[Short-answer chart tasks]
* * * *

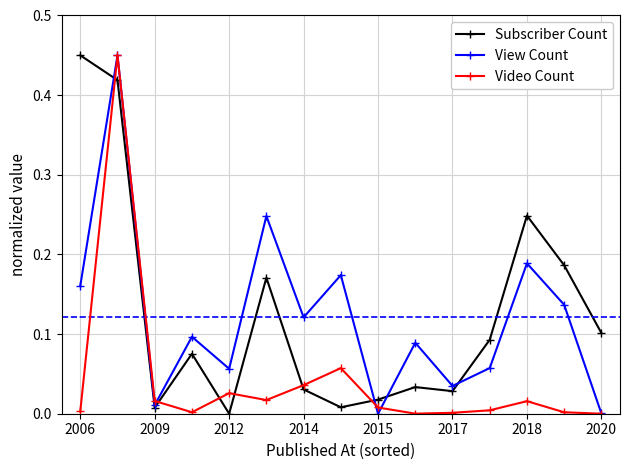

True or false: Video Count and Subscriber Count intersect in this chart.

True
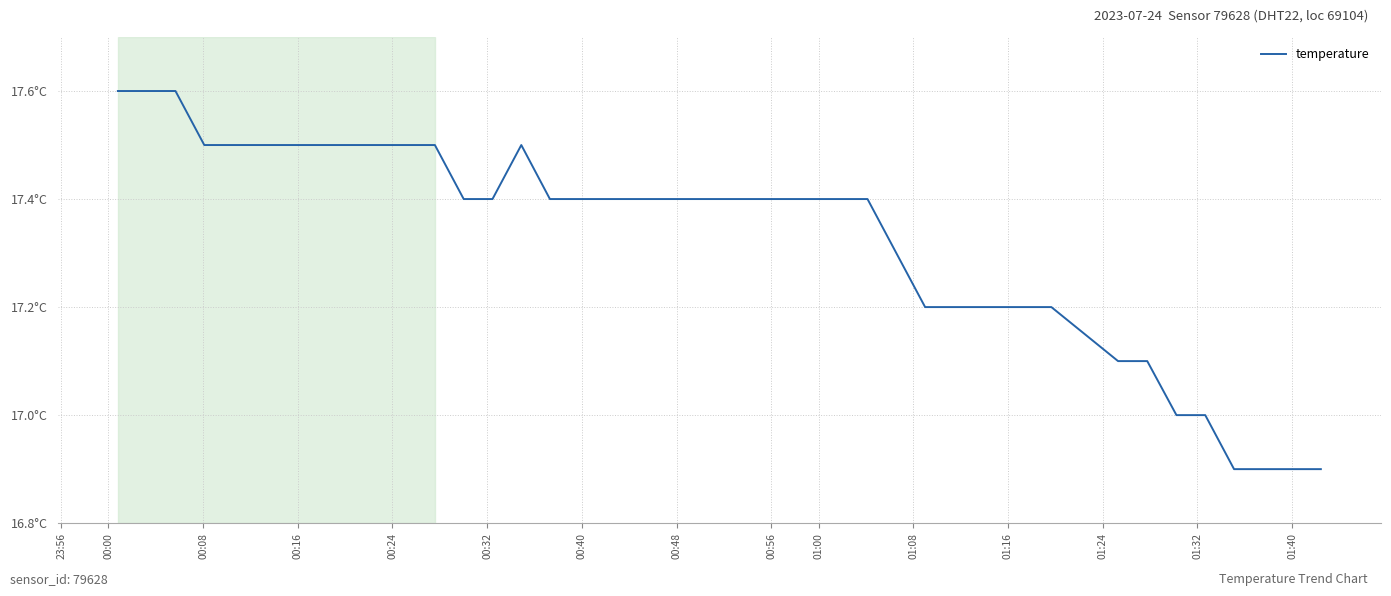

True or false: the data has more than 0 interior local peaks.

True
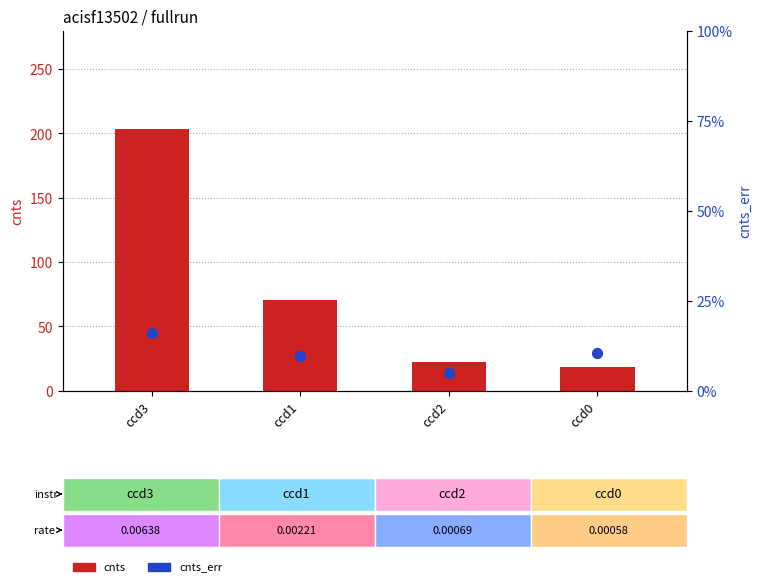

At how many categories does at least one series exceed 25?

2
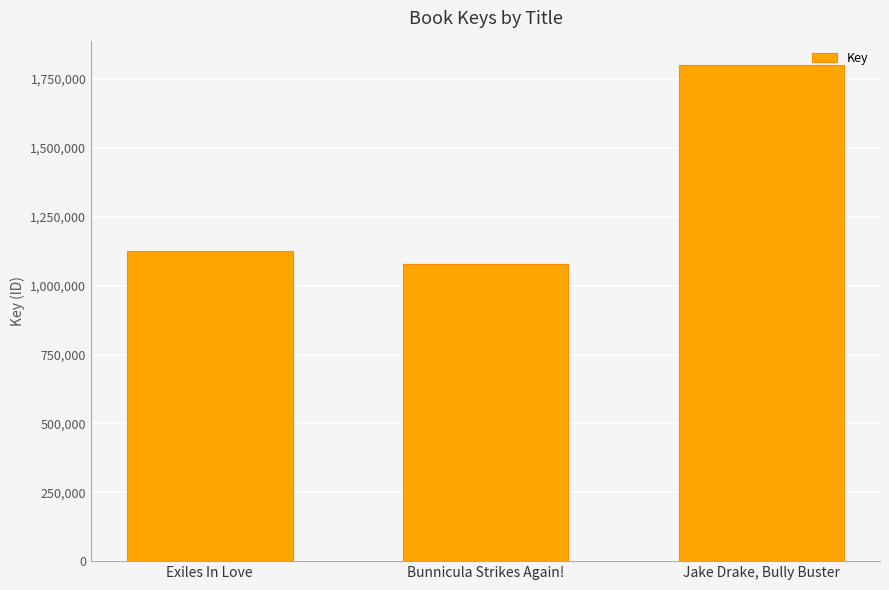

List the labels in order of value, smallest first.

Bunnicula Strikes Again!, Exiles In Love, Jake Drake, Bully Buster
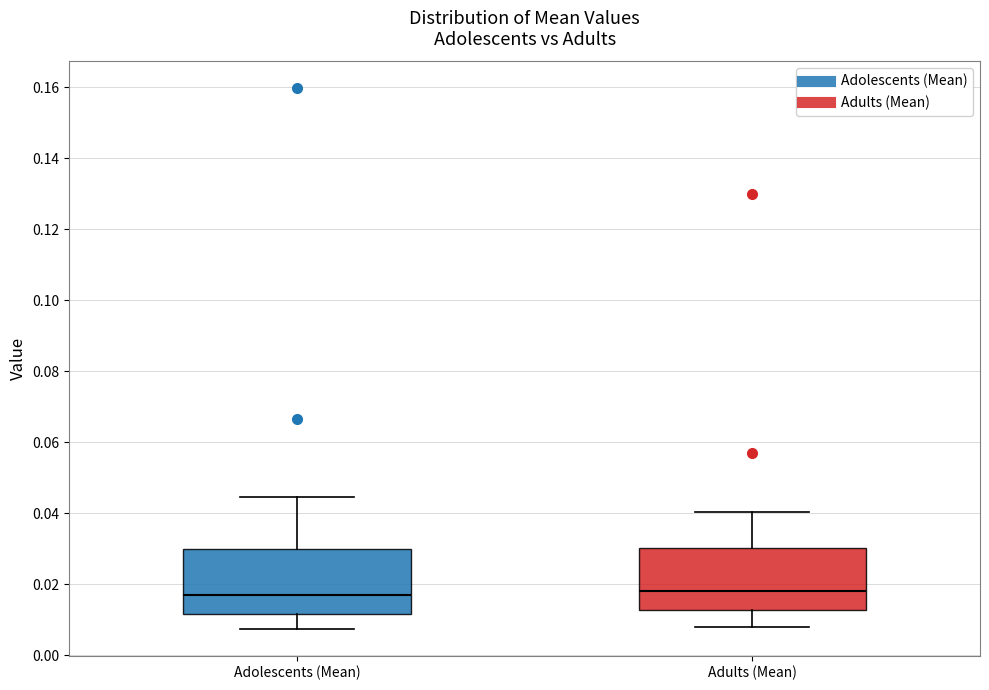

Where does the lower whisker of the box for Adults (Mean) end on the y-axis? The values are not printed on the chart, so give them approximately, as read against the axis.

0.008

* * * *

=== WHAT TO DO ===
Can you transcribe every line of the data above word for word, leaving out the pictures?

=== REPLY TO THE TASK ===
True or false: Video Count and Subscriber Count intersect in this chart.

True

True or false: the data has more than 0 interior local peaks.

True

At how many categories does at least one series exceed 25?

2

List the labels in order of value, smallest first.

Bunnicula Strikes Again!, Exiles In Love, Jake Drake, Bully Buster

Where does the lower whisker of the box for Adults (Mean) end on the y-axis? The values are not printed on the chart, so give them approximately, as read against the axis.

0.008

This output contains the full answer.